The Cooper Companies, Inc.
- Formerly: Cooper, Tinsley Laboratories, Inc. (1961 - 1967); Cooper Laboratories, Inc. (1967 - 1987);
- Company type: Public
- Traded as: Nasdaq: COO; S&P 500 component;
- Industry: Medical Devices
- Founded: 1958; 68 years ago
- Headquarters: San Ramon, California, U.S.
- Area served: Worldwide
- Key people: Albert G. White III (President & CEO)
- Products: Medical Devices
- Revenue: US$4.09 billion (2025)
- Operating income: US$683 million (2025)
- Net income: US$375 million (2025)
- Total assets: US$12.4 billion (2025)
- Total equity: US$8.24 billion (2025)
- Number of employees: 15,000 (2025)
- Website: coopercos.com

= The Cooper Companies =

American medical device company

The Cooper Companies, Inc., branded as CooperCompanies, is a global medical device company headquartered in San Ramon, California. The company consists of two business units, CooperVision (CVI) which manufactures contact lenses, and CooperSurgical (CSI), which manufactures medical devices and fertility and genomic products for the women's healthcare market.

==History==
Parker Montgomery, a lawyer, bought Martin H. Smith Co. in 1958. The company was renamed to Cooper, Tinsley Laboratories, Inc. in 1961. Its name was changed to Cooper Laboratories Inc. in 1967, and entered the contact lens business when it acquired British lens maker GlobalVision in 1972.

In 1980, Cooper Laboratories reorganized into three business groups: CooperVision, CooperCare and CooperBiomedical, with Cooper Medical Devices Corp. added as a fourth group one year later.

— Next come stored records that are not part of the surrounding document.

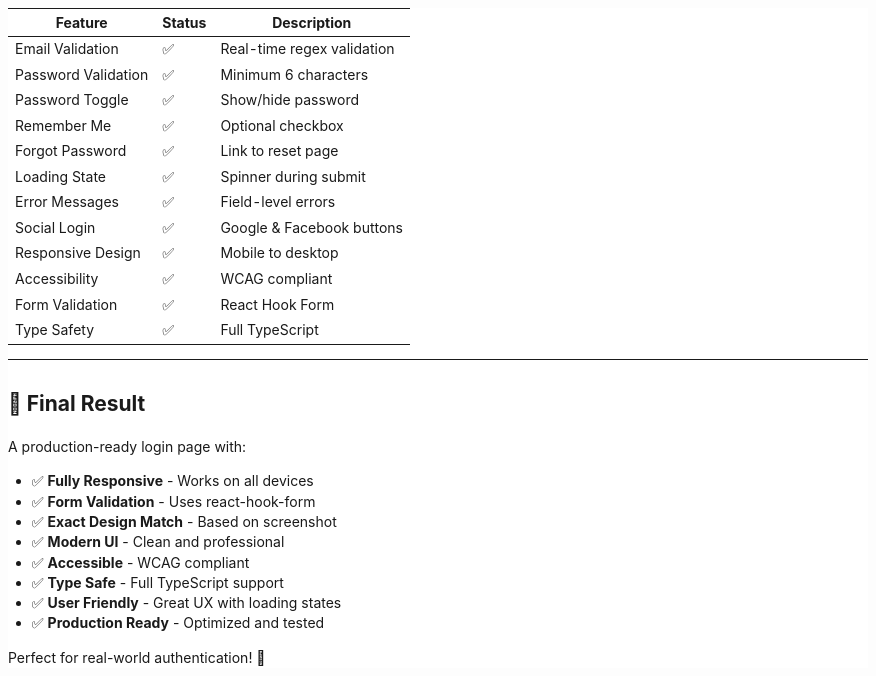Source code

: | Feature | Status | Description |
|---------|--------|-------------|
| Email Validation | ✅ | Real-time regex validation |
| Password Validation | ✅ | Minimum 6 characters |
| Password Toggle | ✅ | Show/hide password |
| Remember Me | ✅ | Optional checkbox |
| Forgot Password | ✅ | Link to reset page |
| Loading State | ✅ | Spinner during submit |
| Error Messages | ✅ | Field-level errors |
| Social Login | ✅ | Google & Facebook buttons |
| Responsive Design | ✅ | Mobile to desktop |
| Accessibility | ✅ | WCAG compliant |
| Form Validation | ✅ | React Hook Form |
| Type Safety | ✅ | Full TypeScript |

---

## 🎉 Final Result

A production-ready login page with:
- ✅ **Fully Responsive** - Works on all devices
- ✅ **Form Validation** - Uses react-hook-form
- ✅ **Exact Design Match** - Based on screenshot
- ✅ **Modern UI** - Clean and professional
- ✅ **Accessible** - WCAG compliant
- ✅ **Type Safe** - Full TypeScript support
- ✅ **User Friendly** - Great UX with loading states
- ✅ **Production Ready** - Optimized and tested

Perfect for real-world authentication! 🚀
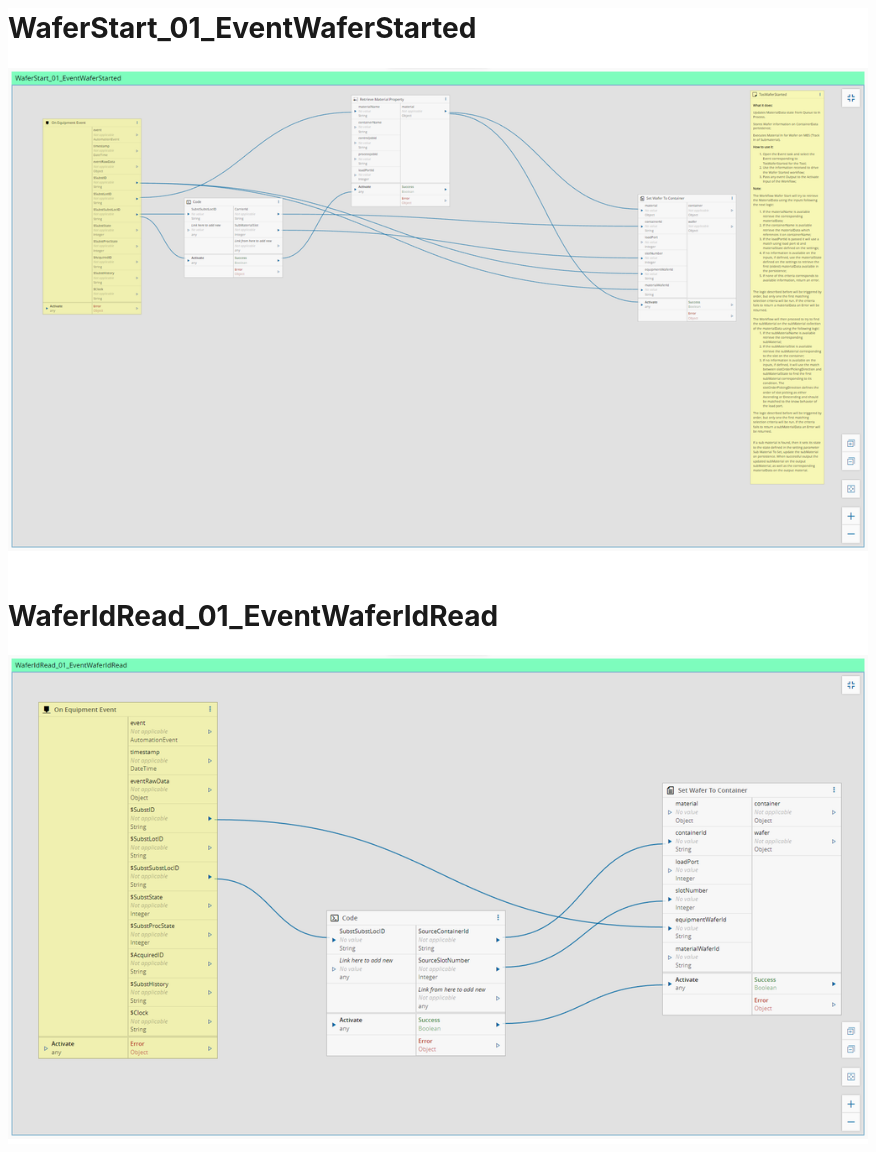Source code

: WaferStart_01_EventWaferStarted
============
![WaferStart_01_EventWaferStarted](../../../../documents/equipmenttypes/mechatronicmws200/waferstart_01_eventwaferstarted.png)
	
WaferIdRead_01_EventWaferIdRead
============
![WaferIdRead_01_EventWaferIdRead](../../../../documents/equipmenttypes/mechatronicmws200/waferidread_01_eventwaferidread.png)
	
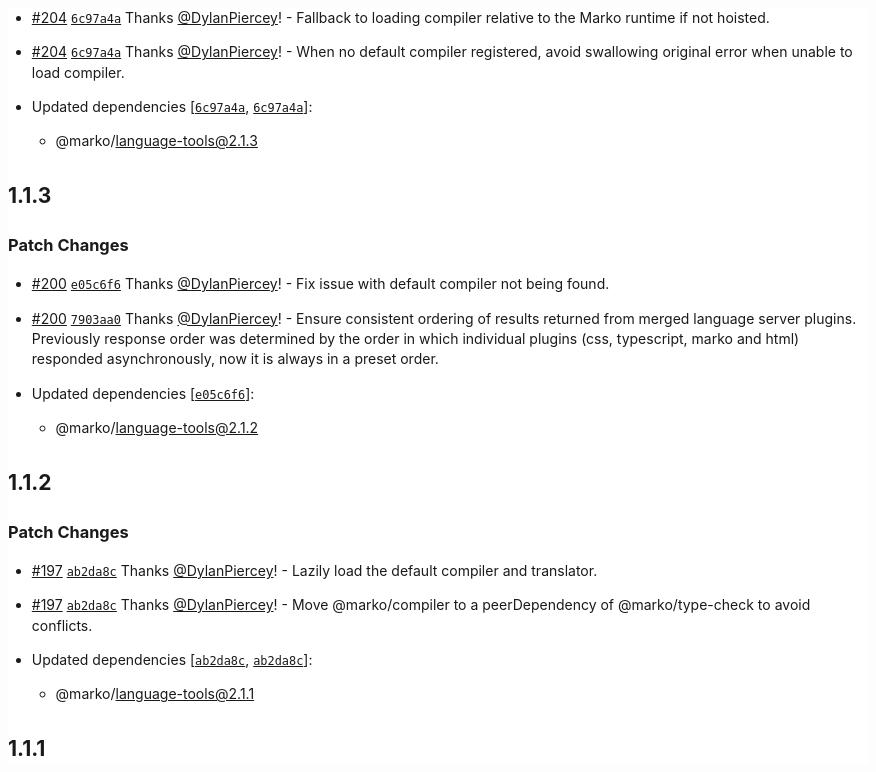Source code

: - [#204](https://github.com/marko-js/language-server/pull/204) [`6c97a4a`](https://github.com/marko-js/language-server/commit/6c97a4a68cfb17152b78882949033991778bb1c1) Thanks [@DylanPiercey](https://github.com/DylanPiercey)! - Fallback to loading compiler relative to the Marko runtime if not hoisted.

- [#204](https://github.com/marko-js/language-server/pull/204) [`6c97a4a`](https://github.com/marko-js/language-server/commit/6c97a4a68cfb17152b78882949033991778bb1c1) Thanks [@DylanPiercey](https://github.com/DylanPiercey)! - When no default compiler registered, avoid swallowing original error when unable to load compiler.

- Updated dependencies [[`6c97a4a`](https://github.com/marko-js/language-server/commit/6c97a4a68cfb17152b78882949033991778bb1c1), [`6c97a4a`](https://github.com/marko-js/language-server/commit/6c97a4a68cfb17152b78882949033991778bb1c1)]:
  - @marko/language-tools@2.1.3

## 1.1.3

### Patch Changes

- [#200](https://github.com/marko-js/language-server/pull/200) [`e05c6f6`](https://github.com/marko-js/language-server/commit/e05c6f622730160e05581552df6e5bf4bb64ce57) Thanks [@DylanPiercey](https://github.com/DylanPiercey)! - Fix issue with default compiler not being found.

- [#200](https://github.com/marko-js/language-server/pull/200) [`7903aa0`](https://github.com/marko-js/language-server/commit/7903aa09acbedddee3f9177cd54ec05b79edc75e) Thanks [@DylanPiercey](https://github.com/DylanPiercey)! - Ensure consistent ordering of results returned from merged language server plugins. Previously response order was determined by the order in which individual plugins (css, typescript, marko and html) responded asynchronously, now it is always in a preset order.

- Updated dependencies [[`e05c6f6`](https://github.com/marko-js/language-server/commit/e05c6f622730160e05581552df6e5bf4bb64ce57)]:
  - @marko/language-tools@2.1.2

## 1.1.2

### Patch Changes

- [#197](https://github.com/marko-js/language-server/pull/197) [`ab2da8c`](https://github.com/marko-js/language-server/commit/ab2da8c274cc35d7a1a538a9b5c96fd40c79b796) Thanks [@DylanPiercey](https://github.com/DylanPiercey)! - Lazily load the default compiler and translator.

- [#197](https://github.com/marko-js/language-server/pull/197) [`ab2da8c`](https://github.com/marko-js/language-server/commit/ab2da8c274cc35d7a1a538a9b5c96fd40c79b796) Thanks [@DylanPiercey](https://github.com/DylanPiercey)! - Move @marko/compiler to a peerDependency of @marko/type-check to avoid conflicts.

- Updated dependencies [[`ab2da8c`](https://github.com/marko-js/language-server/commit/ab2da8c274cc35d7a1a538a9b5c96fd40c79b796), [`ab2da8c`](https://github.com/marko-js/language-server/commit/ab2da8c274cc35d7a1a538a9b5c96fd40c79b796)]:
  - @marko/language-tools@2.1.1

## 1.1.1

The company was renamed The Cooper Companies in 1987. Three years later, it was further restructured into three business units: CooperVision, CooperSurgical and CooperVision Pharmaceuticals (dissolved in 2003).

Currently, the firm operates as two business units: CooperVision and CooperSurgical. CooperVision serves contact lens wearers and eye care practitioners. Products include a range of daily, two-week and monthly disposable contact lenses, and other spherical, toric and multifocal lenses for astigmatism, nearsightedness and farsightedness, and presbyopia.

CooperSurgical is the medical device and fertility and genomics unit of the companies. It became a business unit in 1990 and its focus includes women's health and fertility. It is headquartered in Trumbull, Connecticut.

== Acquisitions ==
Ocular Sciences Inc. was acquired by CooperVision in 2005.

CooperSurgical acquired AEGEA Medical, a medical manufacturing company in February 2021. A month later, in March, the company acquired Safe Obstetric Systems, and in December 2021, CooperSurgical acquired Generate Life Sciences for $1.6 billion.

In March 2022, CooperSurgical acquired Cook Medical's reproductive health business for $875 million. During that same year the company acquired EnsEyers, a supplier of orthokeratology and scleral contact lenses.